With the Feb. 8 deadline fast approaching, Kurtzman stressed the importance of finalizing project proposals soon.
“We always do a big push right after the New Year, and so people need to get moving if they’re just learning about it,” she said. “My hope is that people can see from the proposal guidelines the seriousness of the preparation that’s necessary.”
The CSO provides support for students planning to apply in the form of detailed submission guidelines, scheduled “drop-in” hours, applicant workshops and a required 30-minute meeting with a CSO advisor.
“Everything the selection committee is looking to see or hasn’t found in the past is right there [in the submission guidelines], publicly available, so there’s really no secrets about what we’re looking for,” Kurtzman said. “We really want to help people get as far as they can with the quality of the proposal, the quality of the plan before the proposal deadline.”
Decisions on grant recipients are made by spring break, and those students continue to receive support leading up to the start of their project.
Sunaina Kapoor, who graduated in Dec., received the grant last year to work on a project treating and preventing parasitic worm disease in her family’s ancestral village in Northern India. Involved in similar volunteer work since 2007, Kapoor will return to the village in Feb. to oversee administration of the second dose.
Kapoor said that the Social Change Grant’s requirement of a community partner, in Kapoor’s case, a local homeopathic doctor, is an element that makes the grant unique and effective.
“When you work with a community partner…you are making sure that you are going to end up doing what’s best for the community, and not necessarily for your own experience or your project or your goals,” Kapoor said.
Aside from her work, Kapoor said the grant-writing experience she gained in the process was invaluable.
“I think it was so worth my while to just go through that process, because it really left me with an awesome, you know, just a plan,” she said. “[In the CSO], they do a really good job of working you through the process.”
Another past recipient, Molly Simon, worked on malaria prevention and education during a summer trip to South Africa, where she had studied abroad.
“It was a once in a lifetime – hopefully not once in a lifetime – incredible experience.
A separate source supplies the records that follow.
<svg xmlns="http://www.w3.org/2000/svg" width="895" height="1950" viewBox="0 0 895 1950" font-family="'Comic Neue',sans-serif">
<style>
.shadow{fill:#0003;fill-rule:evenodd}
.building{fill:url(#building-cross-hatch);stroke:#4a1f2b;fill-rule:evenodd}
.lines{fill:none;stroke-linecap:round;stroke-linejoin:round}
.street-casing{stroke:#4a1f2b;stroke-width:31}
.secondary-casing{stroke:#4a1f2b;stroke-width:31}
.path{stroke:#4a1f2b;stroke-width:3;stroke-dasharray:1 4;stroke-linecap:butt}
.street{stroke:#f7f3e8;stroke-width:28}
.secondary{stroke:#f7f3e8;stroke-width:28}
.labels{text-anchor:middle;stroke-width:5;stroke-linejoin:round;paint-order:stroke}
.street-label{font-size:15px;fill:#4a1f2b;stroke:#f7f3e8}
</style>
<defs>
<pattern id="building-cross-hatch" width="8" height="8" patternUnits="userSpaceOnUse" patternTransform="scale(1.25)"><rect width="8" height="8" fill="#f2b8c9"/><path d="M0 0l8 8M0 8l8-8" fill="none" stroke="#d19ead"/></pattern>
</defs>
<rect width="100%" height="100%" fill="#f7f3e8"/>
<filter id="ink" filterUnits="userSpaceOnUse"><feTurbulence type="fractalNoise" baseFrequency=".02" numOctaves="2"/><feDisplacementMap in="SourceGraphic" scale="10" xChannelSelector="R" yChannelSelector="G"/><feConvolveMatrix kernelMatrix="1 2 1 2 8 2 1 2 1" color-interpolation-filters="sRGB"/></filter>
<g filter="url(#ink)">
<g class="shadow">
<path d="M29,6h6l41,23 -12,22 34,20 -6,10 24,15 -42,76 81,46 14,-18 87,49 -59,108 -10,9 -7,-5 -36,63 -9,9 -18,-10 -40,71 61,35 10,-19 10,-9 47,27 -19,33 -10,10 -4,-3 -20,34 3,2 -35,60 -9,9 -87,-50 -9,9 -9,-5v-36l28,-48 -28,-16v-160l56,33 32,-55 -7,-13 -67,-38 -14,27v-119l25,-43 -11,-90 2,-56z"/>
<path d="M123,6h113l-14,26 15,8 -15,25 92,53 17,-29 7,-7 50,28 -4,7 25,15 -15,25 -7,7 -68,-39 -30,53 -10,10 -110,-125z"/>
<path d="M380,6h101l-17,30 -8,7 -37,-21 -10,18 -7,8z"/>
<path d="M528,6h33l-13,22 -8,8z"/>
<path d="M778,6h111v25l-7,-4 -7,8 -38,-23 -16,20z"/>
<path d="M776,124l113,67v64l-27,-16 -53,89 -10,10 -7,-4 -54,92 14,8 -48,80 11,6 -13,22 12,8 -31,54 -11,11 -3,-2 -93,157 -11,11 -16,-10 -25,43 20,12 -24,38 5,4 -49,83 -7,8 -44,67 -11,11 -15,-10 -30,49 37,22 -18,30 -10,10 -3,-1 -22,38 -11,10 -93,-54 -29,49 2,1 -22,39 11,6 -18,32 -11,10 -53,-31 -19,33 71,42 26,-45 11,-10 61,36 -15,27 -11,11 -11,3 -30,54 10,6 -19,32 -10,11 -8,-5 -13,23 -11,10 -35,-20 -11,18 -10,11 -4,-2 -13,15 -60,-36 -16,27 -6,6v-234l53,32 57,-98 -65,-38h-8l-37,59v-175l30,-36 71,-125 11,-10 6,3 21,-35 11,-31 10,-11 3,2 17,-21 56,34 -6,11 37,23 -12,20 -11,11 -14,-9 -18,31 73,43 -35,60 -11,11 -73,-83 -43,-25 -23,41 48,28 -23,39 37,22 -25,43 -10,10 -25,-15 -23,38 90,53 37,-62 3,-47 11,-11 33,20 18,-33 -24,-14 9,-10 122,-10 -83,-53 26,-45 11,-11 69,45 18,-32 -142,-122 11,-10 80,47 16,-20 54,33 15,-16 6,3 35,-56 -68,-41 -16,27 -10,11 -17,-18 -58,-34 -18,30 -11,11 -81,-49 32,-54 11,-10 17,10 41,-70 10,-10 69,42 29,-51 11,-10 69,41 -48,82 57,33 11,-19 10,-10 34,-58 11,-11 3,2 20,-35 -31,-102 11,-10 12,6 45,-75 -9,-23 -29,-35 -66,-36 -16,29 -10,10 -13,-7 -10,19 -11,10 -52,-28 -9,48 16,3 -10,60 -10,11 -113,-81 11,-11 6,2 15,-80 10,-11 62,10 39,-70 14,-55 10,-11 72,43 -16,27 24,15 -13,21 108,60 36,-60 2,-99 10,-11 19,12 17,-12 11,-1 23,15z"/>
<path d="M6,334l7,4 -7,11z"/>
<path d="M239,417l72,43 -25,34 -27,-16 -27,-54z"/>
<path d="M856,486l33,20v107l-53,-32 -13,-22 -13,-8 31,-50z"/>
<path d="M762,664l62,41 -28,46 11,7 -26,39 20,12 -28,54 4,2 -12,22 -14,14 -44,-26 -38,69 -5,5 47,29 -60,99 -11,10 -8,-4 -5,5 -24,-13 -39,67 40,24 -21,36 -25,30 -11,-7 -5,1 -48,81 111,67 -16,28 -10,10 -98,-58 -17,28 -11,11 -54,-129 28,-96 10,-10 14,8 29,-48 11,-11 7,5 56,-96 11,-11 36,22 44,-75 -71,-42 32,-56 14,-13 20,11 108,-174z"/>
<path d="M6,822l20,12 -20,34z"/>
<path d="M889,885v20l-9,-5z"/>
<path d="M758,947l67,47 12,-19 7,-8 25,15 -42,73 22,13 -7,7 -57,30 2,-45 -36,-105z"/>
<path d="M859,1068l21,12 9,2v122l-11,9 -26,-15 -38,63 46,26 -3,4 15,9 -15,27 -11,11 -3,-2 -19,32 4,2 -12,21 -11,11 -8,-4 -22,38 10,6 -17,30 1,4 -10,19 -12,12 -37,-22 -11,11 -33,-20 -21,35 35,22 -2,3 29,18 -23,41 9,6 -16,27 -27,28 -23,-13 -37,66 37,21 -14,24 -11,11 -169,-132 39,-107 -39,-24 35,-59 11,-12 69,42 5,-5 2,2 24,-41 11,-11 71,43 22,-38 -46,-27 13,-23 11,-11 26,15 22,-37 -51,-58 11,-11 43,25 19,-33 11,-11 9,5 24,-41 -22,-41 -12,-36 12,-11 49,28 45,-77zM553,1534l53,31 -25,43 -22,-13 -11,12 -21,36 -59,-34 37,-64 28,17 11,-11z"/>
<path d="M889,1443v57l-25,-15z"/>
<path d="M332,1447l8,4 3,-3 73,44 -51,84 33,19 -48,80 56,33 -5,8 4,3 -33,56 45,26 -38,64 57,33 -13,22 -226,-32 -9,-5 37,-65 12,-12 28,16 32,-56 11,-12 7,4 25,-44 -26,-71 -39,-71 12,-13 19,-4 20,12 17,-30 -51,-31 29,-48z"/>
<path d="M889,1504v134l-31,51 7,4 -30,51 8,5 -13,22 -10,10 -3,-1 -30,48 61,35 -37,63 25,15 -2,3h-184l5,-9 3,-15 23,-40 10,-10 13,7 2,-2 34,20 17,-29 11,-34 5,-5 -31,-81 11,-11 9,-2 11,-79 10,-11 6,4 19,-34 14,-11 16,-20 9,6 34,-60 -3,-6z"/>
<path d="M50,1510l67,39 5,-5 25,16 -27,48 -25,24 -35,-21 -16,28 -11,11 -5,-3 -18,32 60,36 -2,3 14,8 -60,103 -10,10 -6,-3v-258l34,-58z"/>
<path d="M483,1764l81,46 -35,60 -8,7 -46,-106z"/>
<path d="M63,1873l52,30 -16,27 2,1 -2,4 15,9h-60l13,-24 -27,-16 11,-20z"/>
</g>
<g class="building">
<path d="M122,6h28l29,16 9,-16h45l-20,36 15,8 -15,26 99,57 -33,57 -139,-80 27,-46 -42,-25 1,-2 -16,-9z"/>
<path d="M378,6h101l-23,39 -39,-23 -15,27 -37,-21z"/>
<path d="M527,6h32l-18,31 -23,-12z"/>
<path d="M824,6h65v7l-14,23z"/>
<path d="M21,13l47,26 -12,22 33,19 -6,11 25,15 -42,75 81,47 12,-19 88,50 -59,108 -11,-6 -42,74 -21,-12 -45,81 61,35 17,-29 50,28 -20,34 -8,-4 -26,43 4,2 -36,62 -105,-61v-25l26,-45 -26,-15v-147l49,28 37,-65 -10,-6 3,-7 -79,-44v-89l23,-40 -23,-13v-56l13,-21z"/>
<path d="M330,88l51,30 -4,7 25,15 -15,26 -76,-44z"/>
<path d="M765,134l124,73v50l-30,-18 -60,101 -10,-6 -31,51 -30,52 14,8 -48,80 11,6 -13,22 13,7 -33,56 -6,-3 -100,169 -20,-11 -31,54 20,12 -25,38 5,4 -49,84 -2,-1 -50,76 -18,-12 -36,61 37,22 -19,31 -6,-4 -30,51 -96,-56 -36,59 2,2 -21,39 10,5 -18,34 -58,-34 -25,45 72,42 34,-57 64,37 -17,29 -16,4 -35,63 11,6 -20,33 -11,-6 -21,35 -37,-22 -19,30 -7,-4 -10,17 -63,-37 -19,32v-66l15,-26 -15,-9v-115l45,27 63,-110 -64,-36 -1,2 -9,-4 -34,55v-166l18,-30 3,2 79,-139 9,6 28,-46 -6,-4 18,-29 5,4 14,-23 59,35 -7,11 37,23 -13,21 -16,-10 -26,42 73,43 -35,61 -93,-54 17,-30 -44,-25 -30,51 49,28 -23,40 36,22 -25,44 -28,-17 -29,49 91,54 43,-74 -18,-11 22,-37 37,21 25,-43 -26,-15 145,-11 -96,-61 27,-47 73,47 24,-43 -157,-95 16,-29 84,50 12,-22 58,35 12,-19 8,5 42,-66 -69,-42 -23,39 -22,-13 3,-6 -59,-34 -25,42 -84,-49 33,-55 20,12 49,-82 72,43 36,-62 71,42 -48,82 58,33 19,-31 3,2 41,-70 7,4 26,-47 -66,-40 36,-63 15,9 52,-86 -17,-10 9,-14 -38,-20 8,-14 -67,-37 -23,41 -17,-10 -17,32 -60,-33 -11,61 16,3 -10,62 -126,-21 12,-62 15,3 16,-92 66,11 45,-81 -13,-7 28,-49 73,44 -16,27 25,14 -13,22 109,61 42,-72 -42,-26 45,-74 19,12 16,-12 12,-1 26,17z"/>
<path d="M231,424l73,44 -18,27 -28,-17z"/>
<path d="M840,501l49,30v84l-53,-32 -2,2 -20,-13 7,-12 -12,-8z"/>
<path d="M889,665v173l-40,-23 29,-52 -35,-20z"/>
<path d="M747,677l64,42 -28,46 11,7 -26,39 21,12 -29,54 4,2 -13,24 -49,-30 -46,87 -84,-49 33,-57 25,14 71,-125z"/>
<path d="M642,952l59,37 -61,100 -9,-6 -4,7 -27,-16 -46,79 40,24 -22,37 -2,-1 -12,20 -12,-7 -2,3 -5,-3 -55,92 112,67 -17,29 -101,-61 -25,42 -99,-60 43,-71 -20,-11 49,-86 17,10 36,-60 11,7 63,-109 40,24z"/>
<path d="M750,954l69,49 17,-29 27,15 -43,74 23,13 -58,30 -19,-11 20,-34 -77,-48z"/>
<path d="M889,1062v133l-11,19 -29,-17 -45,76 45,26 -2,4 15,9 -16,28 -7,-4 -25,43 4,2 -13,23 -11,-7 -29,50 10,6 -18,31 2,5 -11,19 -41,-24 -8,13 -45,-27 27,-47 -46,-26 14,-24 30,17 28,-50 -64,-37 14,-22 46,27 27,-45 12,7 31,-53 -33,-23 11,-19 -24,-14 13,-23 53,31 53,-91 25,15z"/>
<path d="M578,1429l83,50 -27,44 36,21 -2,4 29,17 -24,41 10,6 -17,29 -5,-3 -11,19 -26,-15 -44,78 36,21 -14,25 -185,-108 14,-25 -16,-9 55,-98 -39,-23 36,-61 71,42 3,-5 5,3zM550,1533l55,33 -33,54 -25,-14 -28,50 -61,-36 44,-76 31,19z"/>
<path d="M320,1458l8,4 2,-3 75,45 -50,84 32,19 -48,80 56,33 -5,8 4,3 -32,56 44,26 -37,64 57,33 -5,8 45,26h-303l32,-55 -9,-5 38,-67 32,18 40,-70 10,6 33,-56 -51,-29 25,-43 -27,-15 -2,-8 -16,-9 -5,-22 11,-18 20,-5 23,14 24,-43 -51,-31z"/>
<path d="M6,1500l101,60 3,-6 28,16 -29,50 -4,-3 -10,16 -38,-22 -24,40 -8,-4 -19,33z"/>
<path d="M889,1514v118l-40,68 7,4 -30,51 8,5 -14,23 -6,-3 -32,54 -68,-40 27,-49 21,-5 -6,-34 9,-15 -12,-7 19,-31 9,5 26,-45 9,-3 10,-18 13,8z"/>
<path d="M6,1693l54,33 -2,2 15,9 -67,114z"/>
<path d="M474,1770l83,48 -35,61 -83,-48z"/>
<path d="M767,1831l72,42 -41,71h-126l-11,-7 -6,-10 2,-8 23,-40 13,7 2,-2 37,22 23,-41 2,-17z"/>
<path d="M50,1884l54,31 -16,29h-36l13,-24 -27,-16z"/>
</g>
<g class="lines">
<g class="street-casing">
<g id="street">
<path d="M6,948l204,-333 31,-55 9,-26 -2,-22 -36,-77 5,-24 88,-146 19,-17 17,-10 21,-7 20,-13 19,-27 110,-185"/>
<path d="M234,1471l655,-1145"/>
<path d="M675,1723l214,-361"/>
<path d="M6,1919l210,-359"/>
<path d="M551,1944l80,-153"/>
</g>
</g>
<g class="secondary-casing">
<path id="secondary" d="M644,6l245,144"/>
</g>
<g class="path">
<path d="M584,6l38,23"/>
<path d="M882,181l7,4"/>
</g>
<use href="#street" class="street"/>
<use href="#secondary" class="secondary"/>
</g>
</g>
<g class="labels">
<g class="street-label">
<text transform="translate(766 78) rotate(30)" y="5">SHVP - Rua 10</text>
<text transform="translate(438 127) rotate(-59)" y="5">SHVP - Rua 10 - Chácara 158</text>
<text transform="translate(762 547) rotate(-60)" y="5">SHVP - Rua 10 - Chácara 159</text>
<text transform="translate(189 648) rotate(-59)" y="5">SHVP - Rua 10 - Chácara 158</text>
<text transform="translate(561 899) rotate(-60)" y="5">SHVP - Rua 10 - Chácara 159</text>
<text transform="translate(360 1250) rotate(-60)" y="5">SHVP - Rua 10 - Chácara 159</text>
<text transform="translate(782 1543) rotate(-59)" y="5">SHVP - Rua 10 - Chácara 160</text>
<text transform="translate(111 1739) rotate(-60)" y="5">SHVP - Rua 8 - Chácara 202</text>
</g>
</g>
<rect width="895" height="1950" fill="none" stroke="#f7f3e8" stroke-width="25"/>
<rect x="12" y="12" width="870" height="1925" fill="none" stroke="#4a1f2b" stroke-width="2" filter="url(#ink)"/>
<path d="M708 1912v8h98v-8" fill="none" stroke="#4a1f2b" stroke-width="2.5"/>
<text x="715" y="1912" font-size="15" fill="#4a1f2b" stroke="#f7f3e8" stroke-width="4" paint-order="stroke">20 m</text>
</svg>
And if [the University] hadn’t had something like [the Social Change Grant], I wouldn’t have necessarily thought to create a project or thought I could make a difference with a project,” Simon said.
Venable said that, while the standards are high and the application process may seem intimidating, she believes any student with a great idea can succeed in creating a great proposal.
“We are willing and ready to talk to anybody who wants to talk to us,” she said. “You don’t have to have a huge plan already in place, we can work through that together.”
Kurtzman noted that the grants’ high standards match the great responsibility that comes with community work.
“We really want to make sure no harm is done and that we’re responsible in the communities that we are attempting to serve, and that’s why the standards are high,” Kurtzman said. “It’s not to weed people out, it’s not to create an intimidating process, but it does take a tenacious person to go through this process and to do the grant itself.”